- Country: England
- County: Norfolk
- Hundred: Happing
- Recorded: Domesday Book (1086)
- Lost to the sea: By the later Middle Ages

= Whimpwell =

Former settlement in NE Norfolk, England

Whimpwell (also Wimpwell) was a small settlement in the hundred of Happing, Norfolk, east of present-day Happisburgh. It was recorded in the Domesday Book as having 9 households. The settlement was lost to North Sea coastal erosion, with only one field remaining by 1183. The name survives as Whimpwell Street and the hamlet of Whimpwell Green.

== Domesday Book ==
The first recorded mention of Whimpwell is found in the Domesday Book, where it is described as a settlement of only nine households in Happing hundred, making it one of the smaller settlements described in the survey. There were two holdings, both in the fee of St Benet's Abbey.

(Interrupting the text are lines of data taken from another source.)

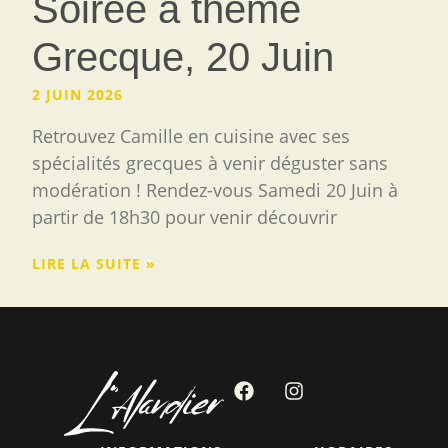
Soirée à thème
Grecque, 20 Juin
2 JUIN 2026
Retrouvez Camille en cuisine avec ses
spécialités grecques à venir déguster sans
modération ! Rendez-vous Samedi 20 Juin à
partir de 18h30 pour venir découvrir
LIRE LA SUITE »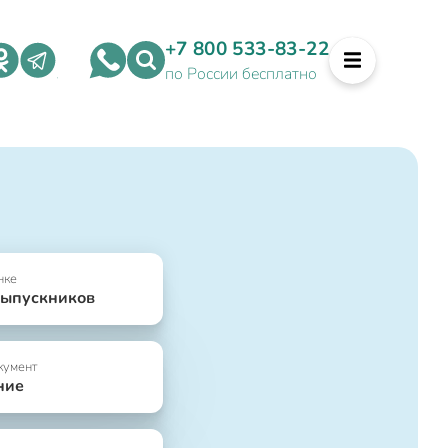
+7 800 533-83-22
по России бесплатно
нке
выпускников
кумент
ние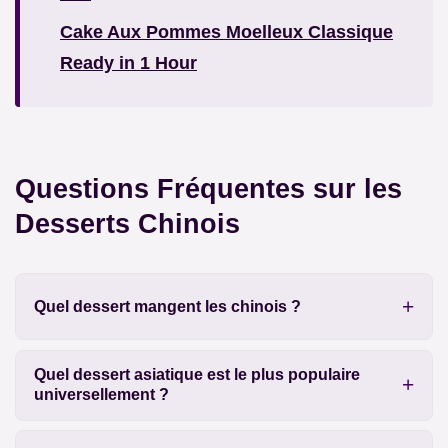
Cake Aux Pommes Moelleux Classique
Ready in 1 Hour
Questions Fréquentes sur les
Desserts Chinois
Quel dessert mangent les chinois ?
Quel dessert asiatique est le plus populaire
universellement ?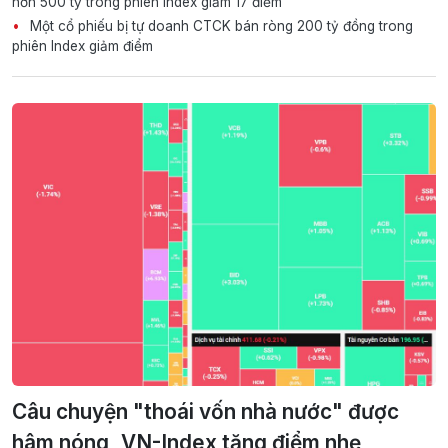
hơn 500 tỷ trong phiên Index giảm 17 điểm
Một cổ phiếu bị tự doanh CTCK bán ròng 200 tỷ đồng trong
phiên Index giảm điểm
Câu chuyện "thoái vốn nhà nước" được
hâm nóng, VN-Index tăng điểm nhẹ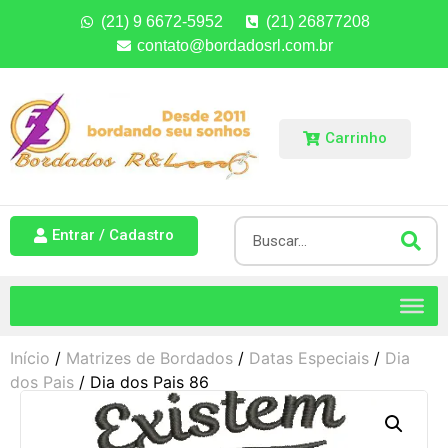
(21) 9 6672-5952
(21) 26877208
contato@bordadosrl.com.br
Carrinho
Entrar / Cadastro
Início
/
Matrizes de Bordados
/
Datas Especiais
/
Dia
dos Pais
/ Dia dos Pais 86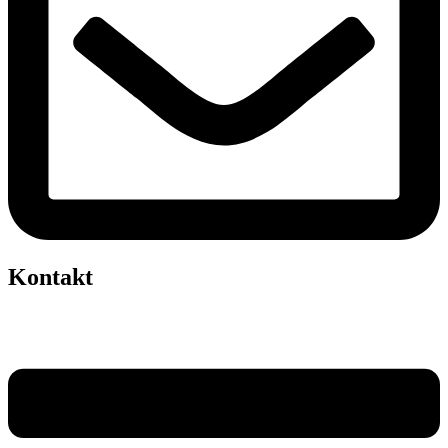
Kontakt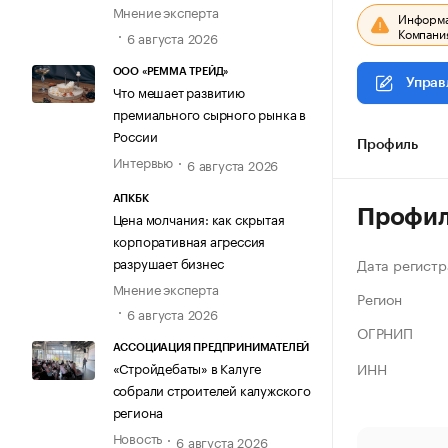
Мнение эксперта
Информац
Компания
6 августа 2026
ООО «РЕММА ТРЕЙД»
Управ
Что мешает развитию
премиального сырного рынка в
России
Профиль
Интервью
6 августа 2026
АПКБК
Профи
Цена молчания: как скрытая
корпоративная агрессия
разрушает бизнес
Дата регистр
Мнение эксперта
Регион
6 августа 2026
ОГРНИП
АССОЦИАЦИЯ ПРЕДПРИНИМАТЕЛЕЙ
ИНН
«Стройдебаты» в Калуге
собрали строителей калужского
региона
Новость
6 августа 2026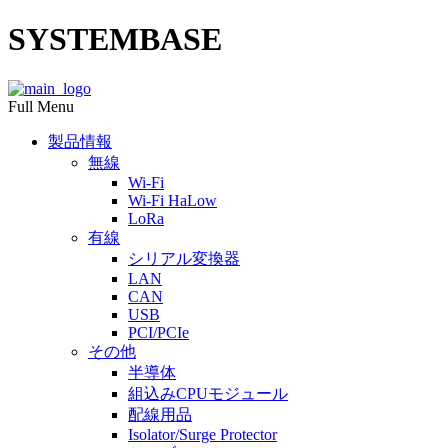
SYSTEMBASE
Full Menu
製品情報
無線
Wi-Fi
Wi-Fi HaLow
LoRa
有線
シリアル変換器
LAN
CAN
USB
PCI/PCIe
その他
半導体
組込みCPUモジュール
配線用品
Isolator/Surge Protector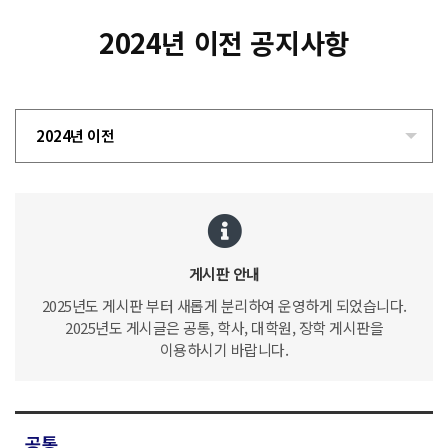
2024년 이전 공지사항
2024년 이전
게시판 안내
2025년도 게시판 부터 새롭게 분리하여 운영하게 되었습니다.
2025년도 게시글은 공통, 학사, 대학원, 장학 게시판을
이용하시기 바랍니다.
공통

== Archaeological remains ==
In 1987, divers found an L-shaped stone structure two miles off Happisburgh and fifty feet down. The structure measured 75 metres by 200 metres and up to 12 metres high in places, which has been proposed as a possible quay for the settlement of Whimpwell.

== Legacy ==
'Whimpwell' appears in local place names - Whimpwell Street, which is in the centre of Happisburgh, and the hamlet Whimpwell Green, part of the parish of Happisburgh, about 1 mile south of the village centre.

== Other lost villages ==
Other villages lost to the sea in the area include the majority of nearby Eccles on Sea and Shipden , east of Cromer.